DC: Don't you think - I'm thinking in terms of if it was me - the Dalai Lama then said he needed to talk to you about publishing, and you hung out with him for a month and talked about a bunch of things that you might not have that sort of impressive experience.
AK: It's quite possible all would disappear. I've been with him other times and I've really not been impressed. I've been with him three times and twice I've been impressed, and once I really wasn't. Once I was quite disappointed, he was so unimpressive.
DC: What did he do?
AK: He was just there. He was having a conversation. There were 3 or 4 of us, and he just seemed busy and distracted. But I didn't expect to be awestruck by him when I shook his hand. I hang out with Thich Nhat Hanh a lot, and other people say that about him, and I don't have that experience especially. I have something like that experience, in that I really appreciate him. The Dalai Lama's presence in that moment really just disarmed me. Suzuki Roshi's was not like that - it was just much softer. "Wow, that's true, I can lighten up. I don't have to be ridiculous, just cause other people are standing stiffly."
DC: Do you think that there might be something in this like a force field or, like he'd opened up certain chakras and so had an aura around him you might have stepped into, or something quasi-physical.
AK: I wouldn't want to make it too Yogic-fantastic. I'm sure there must be some physical description that that could be included, but I personally - it didn't occur that way to me. That wasn't the experience I had. I didn't feel zapped by good energy. I just felt like a sweet man saying goodnight.
DC: I would imagine that really deep enlightenment is beyond manifestation, beyond chemistry. Beyond any atomic, or aura thing or anything. But there's no reason to think he was enlightened and I don't know anything about that anyway.
AK: He really seemed like an ordinary guy, and his wife kept saying you know this guy's not a very good husband.
DC: Oh I have so much great material with her.
AK: It's a pity that he didn't encourage Baker Roshi to follow the precepts more directly. As far as I can tell Roshi never offered him those teachings.
DC: When Dick took the precepts at his ordination ceremony at the opening day of Tassajara, Dick was ordained as a monk and became shuso. That morning or the day before they were going over the ceremony and Suzuki Roshi said "I want you to take these precepts." And Dick read them and looked at him and said, "Why I can't do that. I'm not going to say this. I'm not going to do these things. I can't promise that." Suzuki said, "Shut up, just say yes." So that is taking the precepts.
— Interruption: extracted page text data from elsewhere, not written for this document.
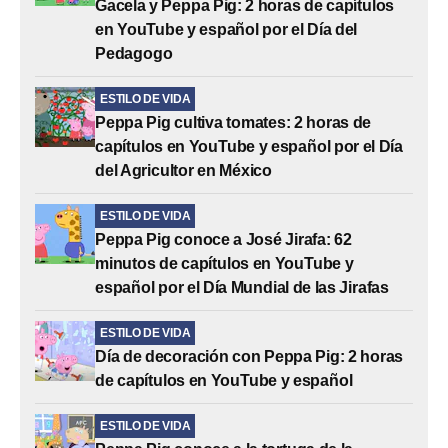
Gacela y Peppa Pig: 2 horas de capítulos
en YouTube y español por el Día del
Pedagogo
ESTILO DE VIDA
Peppa Pig cultiva tomates: 2 horas de
capítulos en YouTube y español por el Día
del Agricultor en México
ESTILO DE VIDA
Peppa Pig conoce a José Jirafa: 62
minutos de capítulos en YouTube y
español por el Día Mundial de las Jirafas
ESTILO DE VIDA
Día de decoración con Peppa Pig: 2 horas
de capítulos en YouTube y español
ESTILO DE VIDA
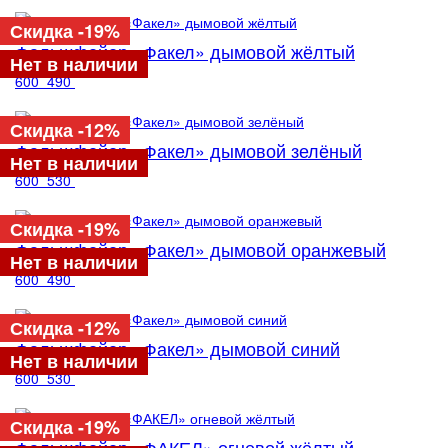
Скидка -19%
Фальшфейер «Факел» дымовой жёлтый
Нет в наличии
600
490
Скидка -12%
Фальшфейер «Факел» дымовой зелёный
Нет в наличии
600
530
Скидка -19%
Фальшфейер «Факел» дымовой оранжевый
Нет в наличии
600
490
Скидка -12%
Фальшфейер «Факел» дымовой синий
Нет в наличии
600
530
Скидка -19%
Фальшфейер «ФАКЕЛ» огневой жёлтый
AK: It depends how you mean it, though. Shut up, just say yes, might mean just say yes, don't worry about it, or it might mean start doing it as of today.
DC: Good point. There's an aspect of Zen which is, that one possible approach is just to go through the motions.
AK: That's Japanese Zen more than here.
DC: Oh yeah. Just say yes, see what happens, you'll understand later.
AK: That's true. And he certainly had the opportunity to understand later. The teaching got more and more obvious.
DC: So you said that Suzuki Roshi was tolerant.
AK: If he weren't so flexible, if he had been a little more dogmatic, I think it would have helped Baker Roshi.
DC: Maezumi said back then old teachers were too kind. It's better to have a younger teacher who will be meaner to you.
AK: In Dick's case it might be true.